S’il est avec nous dans ce temps de violence…
Nous ne savons pas ton mystère, Amour infini…
Ces deux hymnes m’habitent depuis que j’ai vu le film « Des hommes et des dieux » de Xavier Beauvois, en avant-première au Festival International du Film de Toronto. (TIFF). La mise en scène est remarquable; la simplicité des lieux et le jeu des acteurs sont saisissants. Le tournage a eu lieu dans un ancien monastère au Maroc
Les acteurs se sont préparés en vivant avec de vrais moines pendant une semaine, à l’abbaye de Tamié en France et cela se sent. De plus, un moine les a conseillés durant tout le tournage. L’un des acteurs a déclaré « Nous nous sommes trouvés par le chant ».
Même si le réalisateur a pris des libertés quant aux écrits des moines, il a réussi à nous faire entrer un peu dans le mystère de la vie donnée des moines. Les familles se sont senties respecter ce qui me semble un point important.
Communauté, fraternité, et vérité
Le film met en relief le combat des moines de Tibéhirine de prendre la décision de rester. Pourquoi rester ? Pourquoi être martyrs ? Au nom de qui tous ces liens tissés avec leurs voisins musulmans dans le village au fil des années?
Ces moines ne cherchaient pas à être des héros, ils ont cherché à suivre jusqu’au bout l’appel de Dieu, à aimer comme le Christ jusqu’au prix de leur vie. Leur décision est donc le fruit d’un long combat et cheminement.
Personne ne sort indemne après avoir vu ce film; les personnages nous habitent, nous atteignent dans notre cœur et notre conscience et nous invitent au silence.
Une scène-clé m’a particulièrement marquée; elle dit bien le sens de notre vie.
Le soir de Noël, des hommes armés entrent au monastère pour demander des médicaments ; le prieur leur résiste et discute dehors avec eux. Les hommes repartiront bredouilles respectant la nuit de Noël.

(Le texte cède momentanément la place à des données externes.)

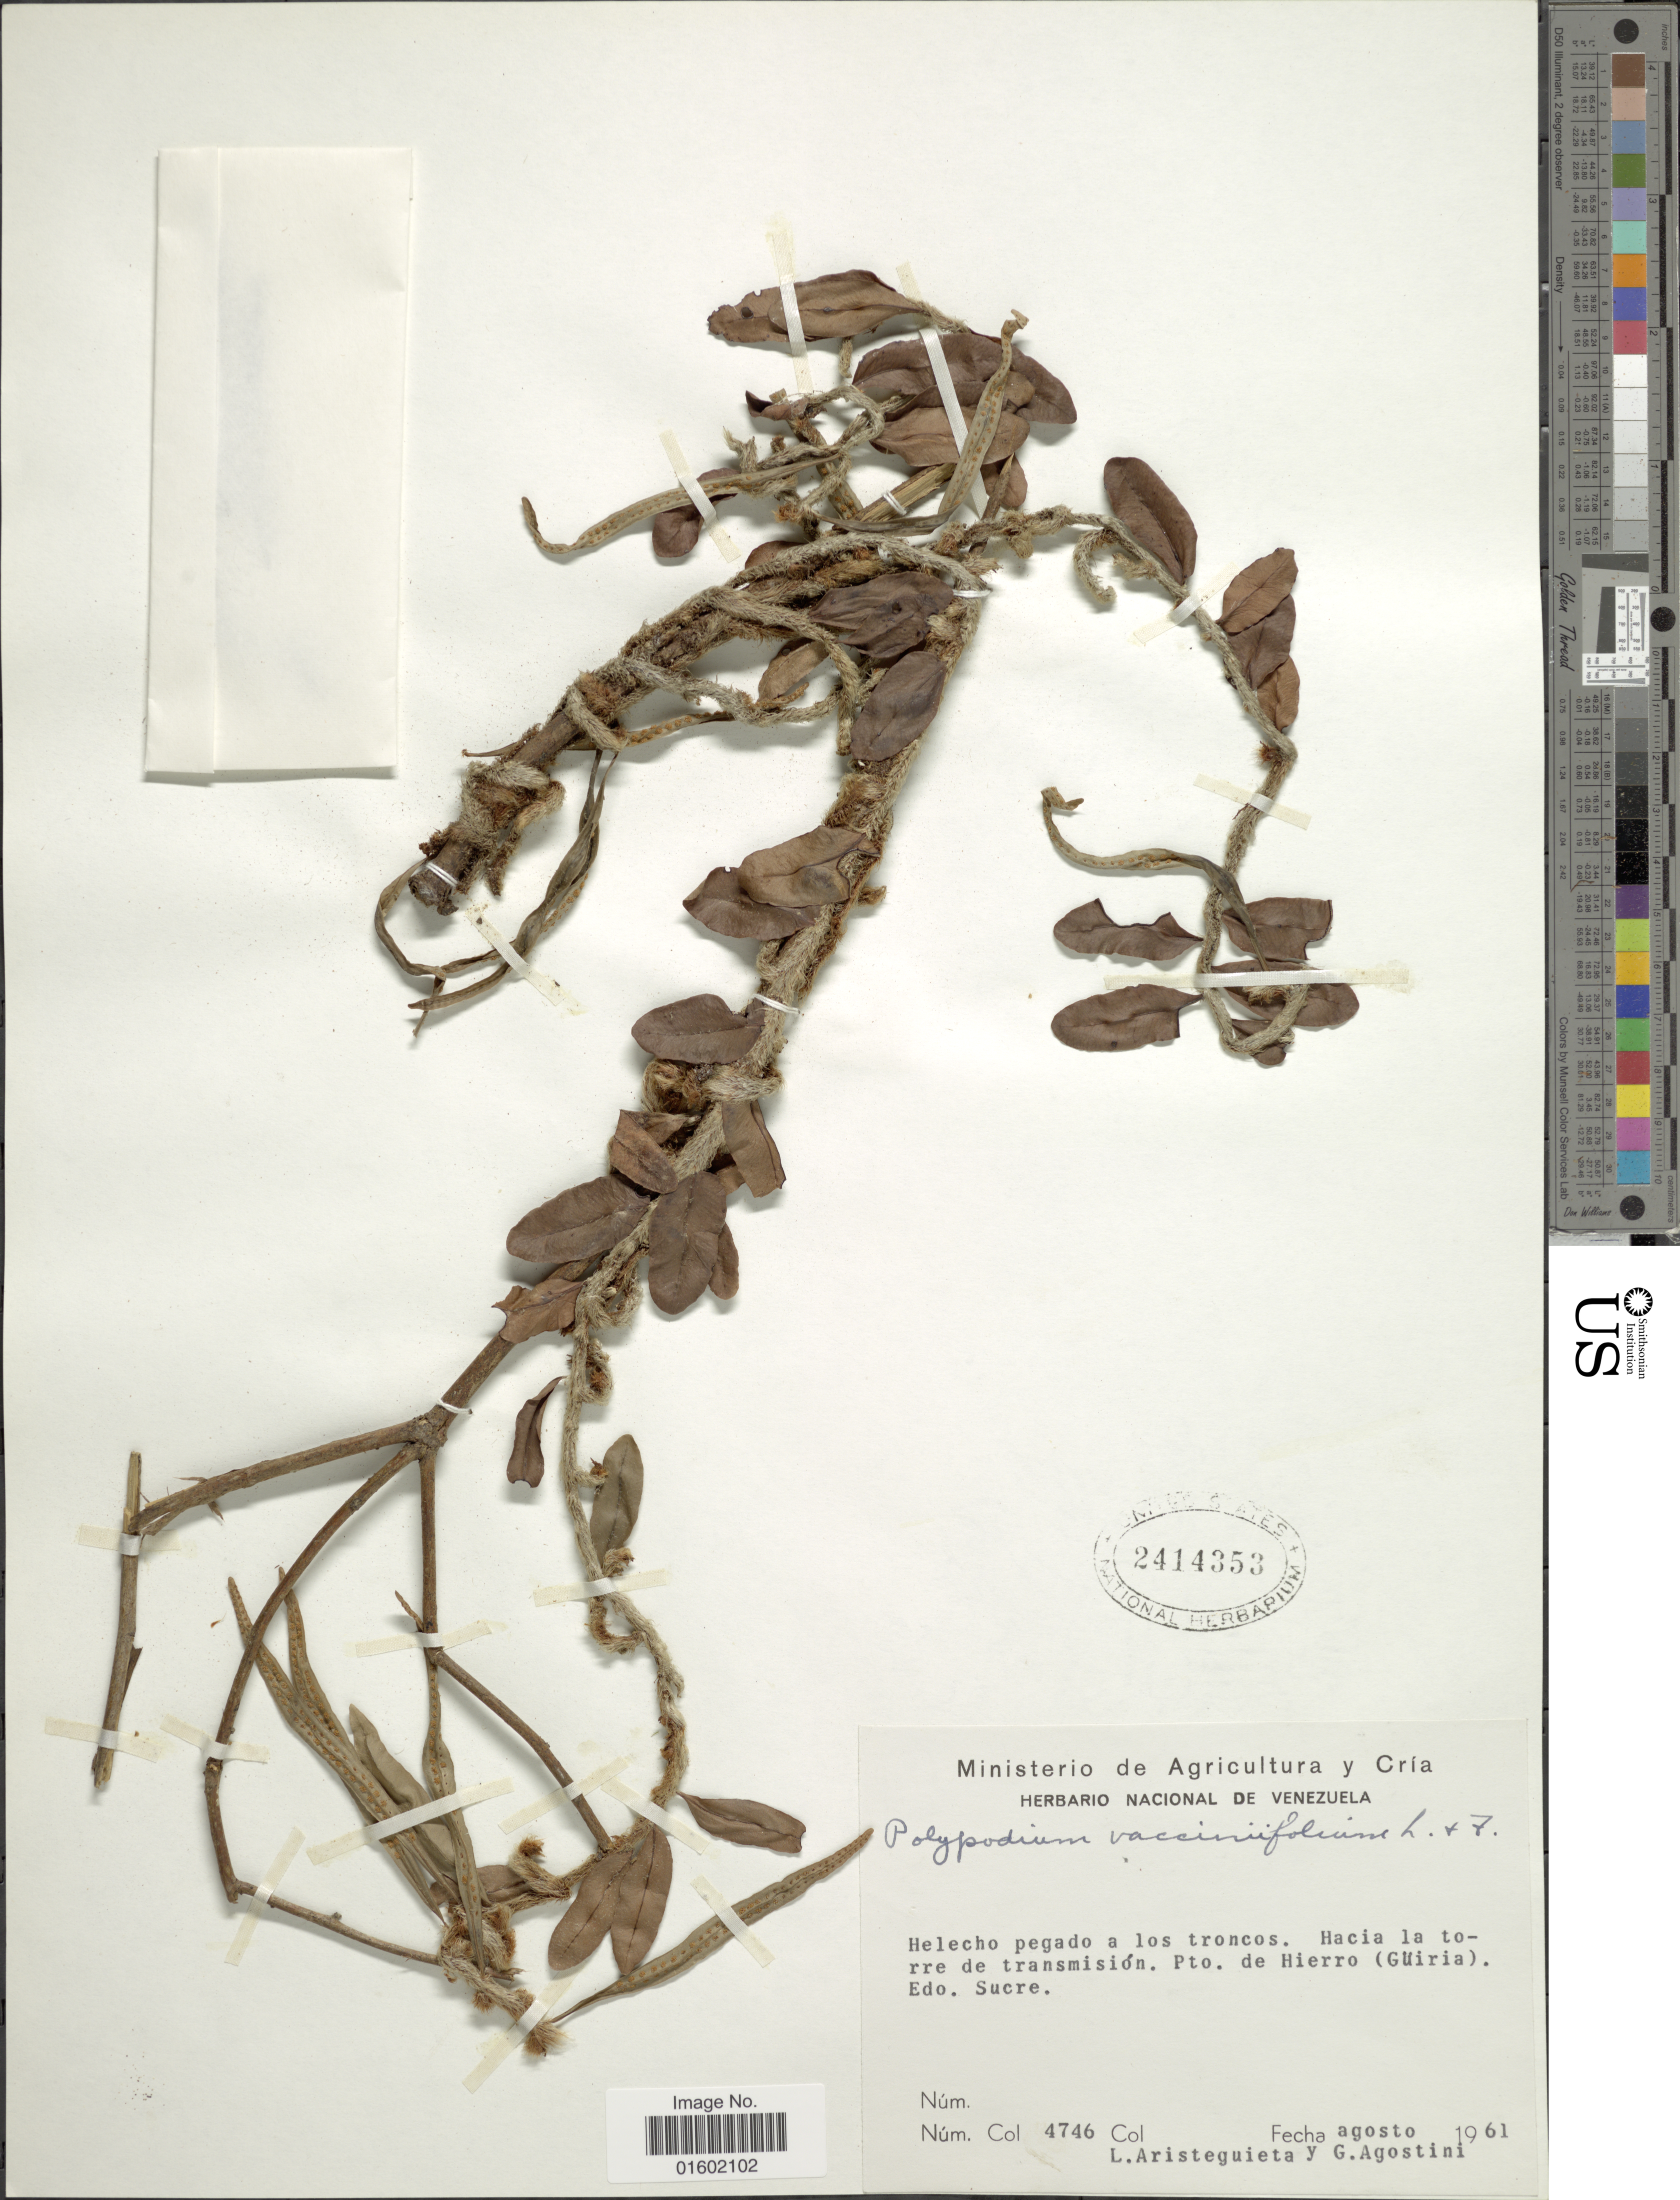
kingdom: Plantae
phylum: Tracheophyta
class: Polypodiopsida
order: Polypodiales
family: Polypodiaceae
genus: Microgramma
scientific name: Microgramma vaccinifolia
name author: (Langsd. & Fisch.) Copel.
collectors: L. Aristeguieta & G. Agostini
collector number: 4746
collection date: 1961-08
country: Venezuela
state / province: Sucre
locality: Helecho pegado a los troncos, Hacia la torre de transmision, Pto. de Hierro (Guiria), Edo , Sucre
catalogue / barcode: US 2414353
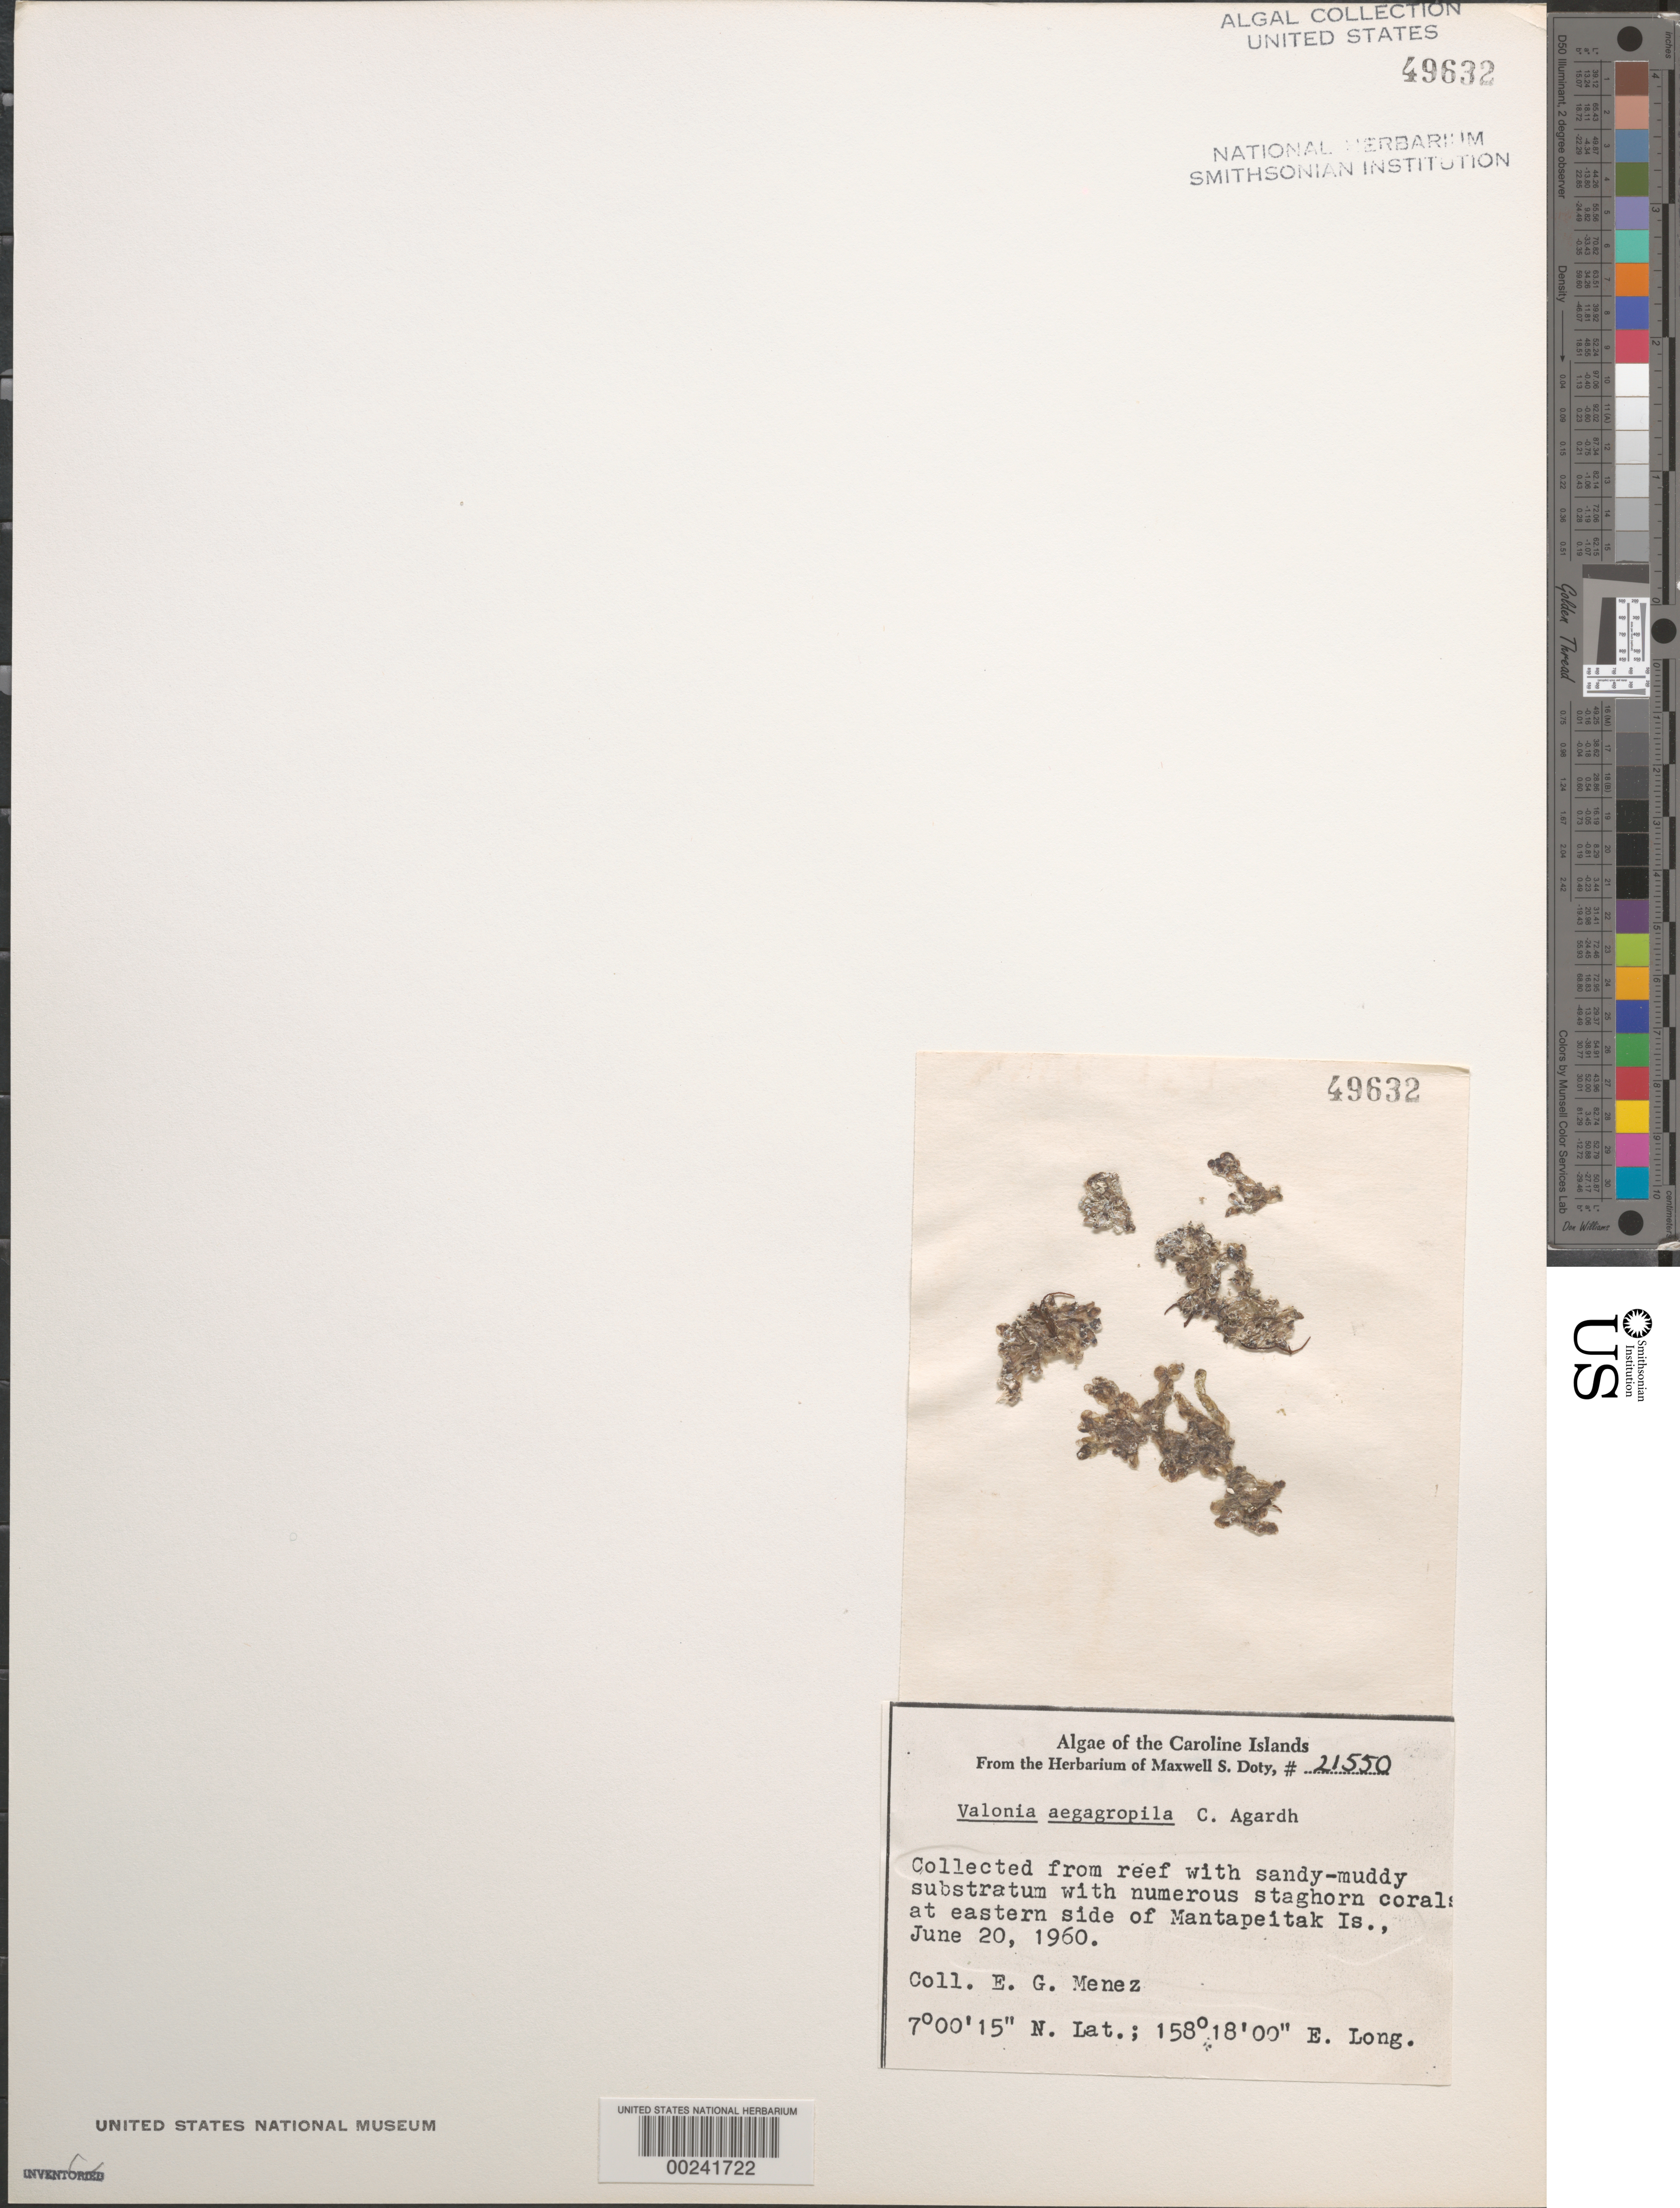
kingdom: Plantae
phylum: Chlorophyta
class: Ulvophyceae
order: Siphonocladales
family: Valoniaceae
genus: Valonia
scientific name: Valonia aegagropila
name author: C. Agardh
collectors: Meñez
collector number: MSD 21550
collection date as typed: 20 Jun 1960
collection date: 1960-06-20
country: Micronesia, Federated States of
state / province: Pohnpei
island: Mantapeitak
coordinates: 7 00' 15" N, 158 18' 00" E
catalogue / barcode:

Peu après le prieur de la communauté a écrit.
J’ai longtemps repensé à ce moment-là, ce moment où Ali Fayattia et ses hommes sont partis. Après leur départ, ce qui nous restait à faire c’était à vivre. Et la première chose à vivre c’était, deux heures après, de célébrer la vigile et la messe de Noël. C’est ce que nous avions à faire. Et c’est ce que nous avons fait. Et nous avons chanté Noël et nous avons accueilli cet enfant qui se présentait à nous absolument sans défense et déjà si menacé…
Et après, notre salut a été d’avoir toutes ces réalités quotidiennes à assumer: la cuisine, le jardin, l’office, la cloche… Jour après jour. Et il a fallu nous laisser désarmés.
Et, jour après jour, j’ai, et je le pense, nous avons découvert ce vers quoi Jésus Christ nous invite. C’est à naître. Notre identité d’homme va de naissance en naissance, et de naissance en naissance nous allons bien finir, nous-mêmes, à mettre au monde cet enfant de Dieu que nous sommes…
Car l’Incarnation pour nous c’est de laisser la réalité filiale de Jésus s’incarner dans notre humanité. Le mystère de l’Incarnation demeure ce que nous allons vivre. C’est ainsi que s’enracine ce que nous avons déjà vécu ici, et, ce que nous allons vivre encore.
(Christian de Chergé, L’invincible espérance Bayard/Centurion, 1997, p. 294)
Ce film sortira en salle en Amérique du Nord en 2011.